*Provided passage:*
--*--
Which feature will entice customers to purchase your product? Which feature will cause customers to upgrade? Which feature will make customers so happy that they will ignore or tolerate the features that they wish you would fix or remove?

Product planners endlessly debate these and other kinds of questions. Choosing the right set of features to add to a release often marks the difference between short-term failure or long-term success. Unfortunately, too many product planners make this choice without involving the people most affected by it—their customers. The Buy a Feature collaboration framework improves the quality of this decision by asking your customers to help you make it.

The game

Create a list of potential features and provide each with a price. Just like for a real product, the price can be based on development costs, customer value, or something else. Although the price can be the actual cost, you intend to charge for the feature, this is usually not required. Customers buy features that they want in the next release of your product using play money you give them. Make certain that some features are priced high enough that no one customer can buy them. Encourage customers to pool their money to buy especially important and/or expensive features. This will help motivate negotiations between customers as to which features are most important.
--*--
*Excerpted records:*
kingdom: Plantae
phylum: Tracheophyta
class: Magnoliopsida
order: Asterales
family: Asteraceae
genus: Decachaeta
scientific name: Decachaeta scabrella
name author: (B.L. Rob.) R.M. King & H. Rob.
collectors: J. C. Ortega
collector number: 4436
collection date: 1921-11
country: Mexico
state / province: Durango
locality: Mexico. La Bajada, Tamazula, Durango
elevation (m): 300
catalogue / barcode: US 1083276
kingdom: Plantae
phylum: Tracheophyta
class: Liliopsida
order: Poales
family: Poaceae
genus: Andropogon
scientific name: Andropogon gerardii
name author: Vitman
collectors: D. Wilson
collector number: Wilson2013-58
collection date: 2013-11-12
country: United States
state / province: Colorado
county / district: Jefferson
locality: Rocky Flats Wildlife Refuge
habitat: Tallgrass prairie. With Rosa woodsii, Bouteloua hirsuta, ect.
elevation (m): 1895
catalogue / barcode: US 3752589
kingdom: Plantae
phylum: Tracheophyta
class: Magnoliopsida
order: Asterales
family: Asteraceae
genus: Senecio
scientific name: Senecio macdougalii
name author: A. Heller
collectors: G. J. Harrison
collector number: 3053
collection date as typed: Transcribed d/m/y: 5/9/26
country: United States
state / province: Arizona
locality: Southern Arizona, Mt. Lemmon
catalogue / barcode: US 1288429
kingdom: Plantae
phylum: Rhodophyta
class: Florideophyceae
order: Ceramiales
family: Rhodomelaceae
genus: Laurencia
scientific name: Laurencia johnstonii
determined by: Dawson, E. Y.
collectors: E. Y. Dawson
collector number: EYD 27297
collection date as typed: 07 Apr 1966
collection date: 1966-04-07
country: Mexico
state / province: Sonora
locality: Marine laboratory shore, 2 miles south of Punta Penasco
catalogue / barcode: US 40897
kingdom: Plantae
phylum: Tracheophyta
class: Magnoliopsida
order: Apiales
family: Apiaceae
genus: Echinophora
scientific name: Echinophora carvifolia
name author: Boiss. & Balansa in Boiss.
--*--
List every question that opens the Buy a Feature passage.

*Written solution:*
1. Which feature will entice customers to purchase your product?
2. Which feature will cause customers to upgrade?
3. Which feature will make customers so happy that they will ignore or tolerate the features that they wish you would fix or remove?